You’ve seen reports of Mass Effect 3’s ending being disappointing to many fans. Game Informer and Kotaku reported this weekend that a Mass Effect fan is so upset that he filed a complaint with the FTC and the Better Business Bureau.
After reading through the list of promises about the ending of the game they made in their advertising campaign and PR interviews, it was clear that the product we got did not live up to any of those claims,” El_Spiko says. “This is not somethign [sic] I was happy to do, but after the terrible ending that was in no way the product that had been advertised to me and the lack of any kind of response from Bioware/EA to address this, I felt it was one of my only recourses.

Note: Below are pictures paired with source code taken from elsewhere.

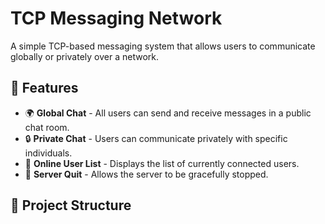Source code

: # TCP Messaging Network

A simple TCP-based messaging system that allows users to communicate globally or privately over a network.

## 🚀 Features
- 🌍 **Global Chat** - All users can send and receive messages in a public chat room.
- 🔒 **Private Chat** - Users can communicate privately with specific individuals.
- 📜 **Online User List** - Displays the list of currently connected users.
- 🛑 **Server Quit** - Allows the server to be gracefully stopped.

## 📂 Project Structure
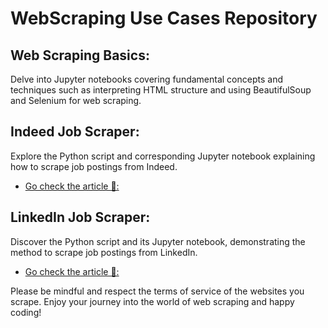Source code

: # WebScraping Use Cases Repository

## Web Scraping Basics:
Delve into Jupyter notebooks covering fundamental concepts and techniques such as interpreting HTML structure and using BeautifulSoup and Selenium for web scraping.

## Indeed Job Scraper:
Explore the Python script and corresponding Jupyter notebook explaining how to scrape job postings from Indeed.
- [Go check the article 📝:](https://medium.com/forcodesake/understanding-the-art-of-web-scraping-with-selenium-and-beautifulsoup-data-science-python-html-programming-bba0e3ae07ad) 

## LinkedIn Job Scraper:
Discover the Python script and its Jupyter notebook, demonstrating the method to scrape job postings from LinkedIn.
- [Go check the article 📝:](https://blog.devgenius.io/how-to-build-a-scraping-tool-for-linkedin-in-7-minutes-tool-data-science-csv-selenium-beautifulsoup-python-a673f12ac579) 

Please be mindful and respect the terms of service of the websites you scrape. Enjoy your journey into the world of web scraping and happy coding!
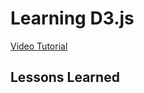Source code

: # Learning D3.js

[Video Tutorial](https://www.youtube.com/watch?v=C4t6qfHZ6Tw&t=1400s)

## Lessons Learned
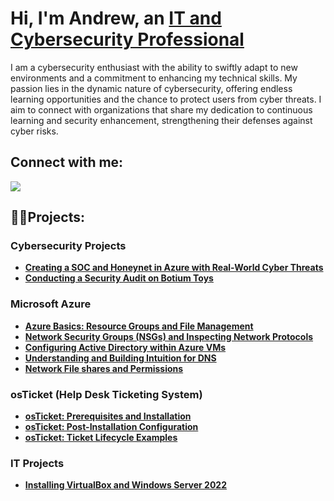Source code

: <h1>Hi, I'm Andrew, an <a href="https://www.linkedin.com/in/andrew-khun/">IT and Cybersecurity Professional</a></h1>

I am a cybersecurity enthusiast with the ability to swiftly adapt to new environments and a commitment to enhancing my technical skills. My passion lies in the dynamic nature of cybersecurity, offering endless learning opportunities and the chance to protect users from cyber threats. I aim to connect with organizations that share my dedication to continuous learning and security enhancement, strengthening their defenses against cyber risks.

<h2>Connect with me:</h2>
<a href="https://www.linkedin.com/in/andrew-khun"><img src="https://img.shields.io/badge/-LinkedIn-0072b1?&style=for-the-badge&logo=linkedin&logoColor=white" /></a>


<h2>👨‍💻Projects:</h2>

### Cybersecurity Projects

- **[Creating a SOC and Honeynet in Azure with Real-World Cyber Threats](https://github.com/andrewkhun/Azure-Honeynet-SOC)**
- **[Conducting a Security Audit on Botium Toys](https://github.com/andrewkhun/Botium-Toys-Audit)**
  
### Microsoft Azure
- **[Azure Basics: Resource Groups and File Management](https://github.com/andrewkhun/azure-basics)**
- **[Network Security Groups (NSGs) and Inspecting Network Protocols](https://github.com/andrewkhun/azure-network-protocols)**
- **[Configuring Active Directory within Azure VMs](https://github.com/andrewkhun/configure-ad)**
- **[Understanding and Building Intuition for DNS](https://github.com/andrewkhun/understanding-dns)**
- **[Network File shares and Permissions](https://github.com/andrewkhun/network-file-shares)**

### osTicket (Help Desk Ticketing System)
- **[osTicket: Prerequisites and Installation](https://github.com/andrewkhun/osticket-prereqs)**
- **[osTicket: Post-Installation Configuration](https://github.com/andrewkhun/post-install-config)**
- **[osTicket: Ticket Lifecycle Examples](https://github.com/andrewkhun/ticket-lifecycle)**


### IT Projects
- **[Installing VirtualBox and Windows Server 2022](https://github.com/andrewkhun/virtualbox)**
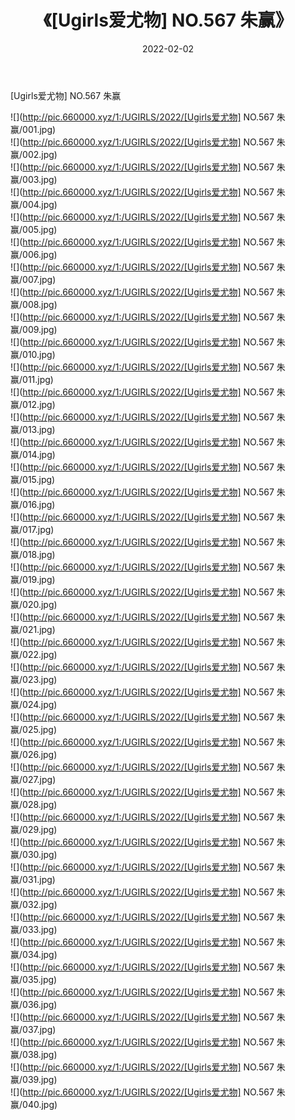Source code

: ﻿---
layout: post
title:  《[Ugirls爱尤物] NO.567 朱赢》
date:   2022-02-02
img: http://pic.660000.xyz/1:/UGIRLS/2022/[Ugirls爱尤物] NO.567 朱赢/000.jpg
categories: [美女, 清纯, 唯美]
---

[Ugirls爱尤物] NO.567 朱赢

 ![](http://pic.660000.xyz/1:/UGIRLS/2022/[Ugirls爱尤物] NO.567 朱赢/001.jpg) <br>![](http://pic.660000.xyz/1:/UGIRLS/2022/[Ugirls爱尤物] NO.567 朱赢/002.jpg) <br>![](http://pic.660000.xyz/1:/UGIRLS/2022/[Ugirls爱尤物] NO.567 朱赢/003.jpg) <br>![](http://pic.660000.xyz/1:/UGIRLS/2022/[Ugirls爱尤物] NO.567 朱赢/004.jpg) <br>![](http://pic.660000.xyz/1:/UGIRLS/2022/[Ugirls爱尤物] NO.567 朱赢/005.jpg) <br>![](http://pic.660000.xyz/1:/UGIRLS/2022/[Ugirls爱尤物] NO.567 朱赢/006.jpg) <br>![](http://pic.660000.xyz/1:/UGIRLS/2022/[Ugirls爱尤物] NO.567 朱赢/007.jpg) <br>![](http://pic.660000.xyz/1:/UGIRLS/2022/[Ugirls爱尤物] NO.567 朱赢/008.jpg) <br>![](http://pic.660000.xyz/1:/UGIRLS/2022/[Ugirls爱尤物] NO.567 朱赢/009.jpg) <br>![](http://pic.660000.xyz/1:/UGIRLS/2022/[Ugirls爱尤物] NO.567 朱赢/010.jpg) <br>![](http://pic.660000.xyz/1:/UGIRLS/2022/[Ugirls爱尤物] NO.567 朱赢/011.jpg) <br>![](http://pic.660000.xyz/1:/UGIRLS/2022/[Ugirls爱尤物] NO.567 朱赢/012.jpg) <br>![](http://pic.660000.xyz/1:/UGIRLS/2022/[Ugirls爱尤物] NO.567 朱赢/013.jpg) <br>![](http://pic.660000.xyz/1:/UGIRLS/2022/[Ugirls爱尤物] NO.567 朱赢/014.jpg) <br>![](http://pic.660000.xyz/1:/UGIRLS/2022/[Ugirls爱尤物] NO.567 朱赢/015.jpg) <br>![](http://pic.660000.xyz/1:/UGIRLS/2022/[Ugirls爱尤物] NO.567 朱赢/016.jpg) <br>![](http://pic.660000.xyz/1:/UGIRLS/2022/[Ugirls爱尤物] NO.567 朱赢/017.jpg) <br>![](http://pic.660000.xyz/1:/UGIRLS/2022/[Ugirls爱尤物] NO.567 朱赢/018.jpg) <br>![](http://pic.660000.xyz/1:/UGIRLS/2022/[Ugirls爱尤物] NO.567 朱赢/019.jpg) <br>![](http://pic.660000.xyz/1:/UGIRLS/2022/[Ugirls爱尤物] NO.567 朱赢/020.jpg) <br>![](http://pic.660000.xyz/1:/UGIRLS/2022/[Ugirls爱尤物] NO.567 朱赢/021.jpg) <br>![](http://pic.660000.xyz/1:/UGIRLS/2022/[Ugirls爱尤物] NO.567 朱赢/022.jpg) <br>![](http://pic.660000.xyz/1:/UGIRLS/2022/[Ugirls爱尤物] NO.567 朱赢/023.jpg) <br>![](http://pic.660000.xyz/1:/UGIRLS/2022/[Ugirls爱尤物] NO.567 朱赢/024.jpg) <br>![](http://pic.660000.xyz/1:/UGIRLS/2022/[Ugirls爱尤物] NO.567 朱赢/025.jpg) <br>![](http://pic.660000.xyz/1:/UGIRLS/2022/[Ugirls爱尤物] NO.567 朱赢/026.jpg) <br>![](http://pic.660000.xyz/1:/UGIRLS/2022/[Ugirls爱尤物] NO.567 朱赢/027.jpg) <br>![](http://pic.660000.xyz/1:/UGIRLS/2022/[Ugirls爱尤物] NO.567 朱赢/028.jpg) <br>![](http://pic.660000.xyz/1:/UGIRLS/2022/[Ugirls爱尤物] NO.567 朱赢/029.jpg) <br>![](http://pic.660000.xyz/1:/UGIRLS/2022/[Ugirls爱尤物] NO.567 朱赢/030.jpg) <br>![](http://pic.660000.xyz/1:/UGIRLS/2022/[Ugirls爱尤物] NO.567 朱赢/031.jpg) <br>![](http://pic.660000.xyz/1:/UGIRLS/2022/[Ugirls爱尤物] NO.567 朱赢/032.jpg) <br>![](http://pic.660000.xyz/1:/UGIRLS/2022/[Ugirls爱尤物] NO.567 朱赢/033.jpg) <br>![](http://pic.660000.xyz/1:/UGIRLS/2022/[Ugirls爱尤物] NO.567 朱赢/034.jpg) <br>![](http://pic.660000.xyz/1:/UGIRLS/2022/[Ugirls爱尤物] NO.567 朱赢/035.jpg) <br>![](http://pic.660000.xyz/1:/UGIRLS/2022/[Ugirls爱尤物] NO.567 朱赢/036.jpg) <br>![](http://pic.660000.xyz/1:/UGIRLS/2022/[Ugirls爱尤物] NO.567 朱赢/037.jpg) <br>![](http://pic.660000.xyz/1:/UGIRLS/2022/[Ugirls爱尤物] NO.567 朱赢/038.jpg) <br>![](http://pic.660000.xyz/1:/UGIRLS/2022/[Ugirls爱尤物] NO.567 朱赢/039.jpg) <br>![](http://pic.660000.xyz/1:/UGIRLS/2022/[Ugirls爱尤物] NO.567 朱赢/040.jpg) <br>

I like my video games, I like them a lot. If a game doesn’t live up to my expectations I’m definitely disappointed. Maybe even a touch sad, bummed that I wasted a hard earned $60. Would I ever take my compaint through a legal route? BioWare promised to deliver an epic trilogy to it’s fans, and I feel it did just that. Filing a legal complaint based on you not getting it doesn’t seem fair. M.E. 3 is based on choices, you save and interact with thousands of races, and when the game ends you make one final choice. Wasting the FTC’s time (whether or not you think they serve any purpose) with a video game false advertising complaint is ridiculous. If these accusations are valid then every game on the market is guilty of criminal intent. No game has ever fully lived up to it’s advertising guise to everyone. Let’s take Elder Scrolls for example, one of the most popular RPG’s on the current generation of consoles. I hate them, they are in my opinion boring beyond belief. Their commercials promise me excitement, adventure, and hours of entertainment, I got 1 hour before turning it off and giving it to a friend. No game is objectively perfect, if a game studio could create a game that every single human being alive liked then everyone would play video games. You are not entitled to having a game run exactly the way you prefer because you’re a fan of the series. Being a fan doesn’t give you creative license over a title, the developer owes you gratitude for supporting them, but that is all. Expecting anything more removes the artistic side from games. If you want to play games that try to cater to the masses and read minds buy a Tony Hawk game, I think those are still be siphoned for cash.